> _Task item 1_:
Answer these questions from the Aurora configuration text, each on its own line marked as shown:
(a) What is the default value of cpu_threshold?
(b) Which engine type is listed for MySQL workloads?
(c) What must the db_engine value match?
> _Task item 2_:
Rewrite the Aurora configuration text between "Engine Type Description" and "cluster's engine type.", inclusive, and change "Edition" to "Release" throughout.
> _Task item 3_:
Continue the Aurora configuration text after its final sentence.

──────── Excerpted text

Variable Description Type Default Required
region AWS region for deployment string eu-central-1 No
db_cluster_id Aurora DB cluster identifier string database-11 Yes
db_engine Aurora database engine type string aurora-postgresql No
aurora_reader_tier Aurora reader tier (0-15, higher = lower priority) number 15 No
cpu_threshold CPU threshold for scale-down (%) number 10.0 No
cpu_lookback_minutes CPU metric evaluation period number 5 No
cloudwatch_period Metric aggregation period (seconds) number 60 No

Database Engine Configuration

The db_engine variable determines the Aurora database engine type used when creating new reader instances:

Engine Type Description Use Case
aurora-postgresql Aurora PostgreSQL-Compatible Edition PostgreSQL workloads, advanced features
aurora-mysql Aurora MySQL-Compatible Edition MySQL workloads, MySQL compatibility

Important: The db_engine value must match your existing Aurora cluster's engine type.

────────────────
──────── Dataset records

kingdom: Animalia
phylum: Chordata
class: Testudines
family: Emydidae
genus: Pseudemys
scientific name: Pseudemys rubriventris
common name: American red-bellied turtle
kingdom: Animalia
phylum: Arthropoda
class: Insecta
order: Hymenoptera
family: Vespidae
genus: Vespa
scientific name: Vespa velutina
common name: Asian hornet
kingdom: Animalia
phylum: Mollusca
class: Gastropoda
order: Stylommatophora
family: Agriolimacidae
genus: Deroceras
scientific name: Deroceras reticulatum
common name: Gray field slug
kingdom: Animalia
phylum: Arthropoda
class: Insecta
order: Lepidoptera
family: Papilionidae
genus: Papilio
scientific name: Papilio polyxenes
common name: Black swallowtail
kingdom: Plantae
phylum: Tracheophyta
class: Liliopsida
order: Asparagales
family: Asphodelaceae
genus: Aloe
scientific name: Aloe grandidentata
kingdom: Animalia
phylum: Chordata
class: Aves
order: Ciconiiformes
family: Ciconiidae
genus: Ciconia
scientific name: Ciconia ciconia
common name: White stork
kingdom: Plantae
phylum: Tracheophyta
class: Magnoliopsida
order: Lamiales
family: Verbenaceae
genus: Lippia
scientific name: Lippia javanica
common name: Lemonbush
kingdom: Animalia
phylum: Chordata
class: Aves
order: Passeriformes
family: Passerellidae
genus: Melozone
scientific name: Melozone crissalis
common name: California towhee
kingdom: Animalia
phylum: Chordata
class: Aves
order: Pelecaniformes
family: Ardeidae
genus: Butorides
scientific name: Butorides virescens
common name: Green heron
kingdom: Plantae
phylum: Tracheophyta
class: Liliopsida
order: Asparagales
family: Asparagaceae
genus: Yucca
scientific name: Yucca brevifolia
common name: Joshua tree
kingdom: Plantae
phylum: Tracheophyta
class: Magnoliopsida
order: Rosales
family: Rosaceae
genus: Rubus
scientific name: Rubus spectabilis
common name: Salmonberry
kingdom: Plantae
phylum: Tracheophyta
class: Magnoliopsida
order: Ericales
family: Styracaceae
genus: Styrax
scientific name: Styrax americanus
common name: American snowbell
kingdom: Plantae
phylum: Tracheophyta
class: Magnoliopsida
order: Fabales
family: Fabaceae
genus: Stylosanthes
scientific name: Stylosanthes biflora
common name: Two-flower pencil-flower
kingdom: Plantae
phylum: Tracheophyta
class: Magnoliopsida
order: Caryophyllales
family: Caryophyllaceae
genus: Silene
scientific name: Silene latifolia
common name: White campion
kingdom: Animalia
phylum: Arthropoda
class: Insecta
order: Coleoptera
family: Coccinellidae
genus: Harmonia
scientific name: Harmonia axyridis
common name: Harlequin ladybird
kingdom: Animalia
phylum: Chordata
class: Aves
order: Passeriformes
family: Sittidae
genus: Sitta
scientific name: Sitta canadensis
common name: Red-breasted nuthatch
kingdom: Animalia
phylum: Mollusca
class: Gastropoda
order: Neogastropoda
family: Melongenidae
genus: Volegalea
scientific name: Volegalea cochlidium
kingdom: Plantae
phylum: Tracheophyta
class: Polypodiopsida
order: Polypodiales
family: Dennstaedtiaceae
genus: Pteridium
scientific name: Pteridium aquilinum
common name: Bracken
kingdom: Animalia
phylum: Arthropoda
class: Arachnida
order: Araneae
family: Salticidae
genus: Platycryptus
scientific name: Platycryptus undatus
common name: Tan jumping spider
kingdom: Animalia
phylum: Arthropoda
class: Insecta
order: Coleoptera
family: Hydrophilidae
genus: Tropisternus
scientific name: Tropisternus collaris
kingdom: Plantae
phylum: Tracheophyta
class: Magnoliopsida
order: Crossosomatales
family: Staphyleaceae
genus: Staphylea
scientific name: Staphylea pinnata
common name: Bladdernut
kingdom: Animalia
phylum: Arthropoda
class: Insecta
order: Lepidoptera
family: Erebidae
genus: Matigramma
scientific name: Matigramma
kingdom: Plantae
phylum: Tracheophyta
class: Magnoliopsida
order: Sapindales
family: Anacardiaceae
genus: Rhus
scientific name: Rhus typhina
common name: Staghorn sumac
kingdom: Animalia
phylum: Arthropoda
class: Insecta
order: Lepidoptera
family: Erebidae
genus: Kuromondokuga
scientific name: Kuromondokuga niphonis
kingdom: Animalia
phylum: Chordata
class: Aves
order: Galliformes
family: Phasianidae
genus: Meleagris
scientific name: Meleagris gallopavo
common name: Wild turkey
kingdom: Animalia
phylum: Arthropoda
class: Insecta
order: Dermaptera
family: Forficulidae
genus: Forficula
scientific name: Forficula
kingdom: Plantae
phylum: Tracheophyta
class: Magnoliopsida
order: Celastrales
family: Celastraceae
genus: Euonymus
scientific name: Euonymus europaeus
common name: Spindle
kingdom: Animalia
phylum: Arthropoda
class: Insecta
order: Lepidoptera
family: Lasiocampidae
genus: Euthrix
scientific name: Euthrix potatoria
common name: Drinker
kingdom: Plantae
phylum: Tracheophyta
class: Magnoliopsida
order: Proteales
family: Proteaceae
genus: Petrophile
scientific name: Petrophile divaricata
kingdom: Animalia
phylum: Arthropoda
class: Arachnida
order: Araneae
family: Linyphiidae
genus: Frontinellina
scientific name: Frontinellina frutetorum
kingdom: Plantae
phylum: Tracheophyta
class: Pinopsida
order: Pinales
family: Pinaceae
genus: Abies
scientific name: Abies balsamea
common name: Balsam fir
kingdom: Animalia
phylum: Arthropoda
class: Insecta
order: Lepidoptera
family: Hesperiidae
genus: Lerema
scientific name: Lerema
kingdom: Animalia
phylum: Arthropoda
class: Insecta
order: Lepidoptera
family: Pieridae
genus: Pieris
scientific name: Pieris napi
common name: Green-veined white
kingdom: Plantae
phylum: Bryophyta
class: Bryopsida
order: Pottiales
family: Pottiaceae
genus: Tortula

────────────────

> _Answer area 1_:
(a) 10.0
(b) aurora-mysql
(c) The existing Aurora cluster's engine type.

> _Answer area 2_:
Engine Type Description Use Case
aurora-postgresql Aurora PostgreSQL-Compatible Release PostgreSQL workloads, advanced features
aurora-mysql Aurora MySQL-Compatible Release MySQL workloads, MySQL compatibility

Important: The db_engine value must match your existing Aurora cluster's engine type.

> _Answer area 3_:
Instance Configuration

Variable Description Type Default
preferred_instance_type Primary instance type string db.r5.large
instance_types_priority Fallback instance types list(string) ["db.r5.large", "db.r5.xlarge", "db.r6g.large", "db.r6g.xlarge"]
availability_zones Preferred AZs for deployment list(string) ["eu-central-1a", "eu-central-1b", "eu-central-1c"]
fallback_strategy Instance selection strategy string instance-priority

Notification Settings

Variable Description Type Default
enable_sns Enable SNS notifications bool true
sns_topic_arn Existing SNS topic ARN (optional) string ""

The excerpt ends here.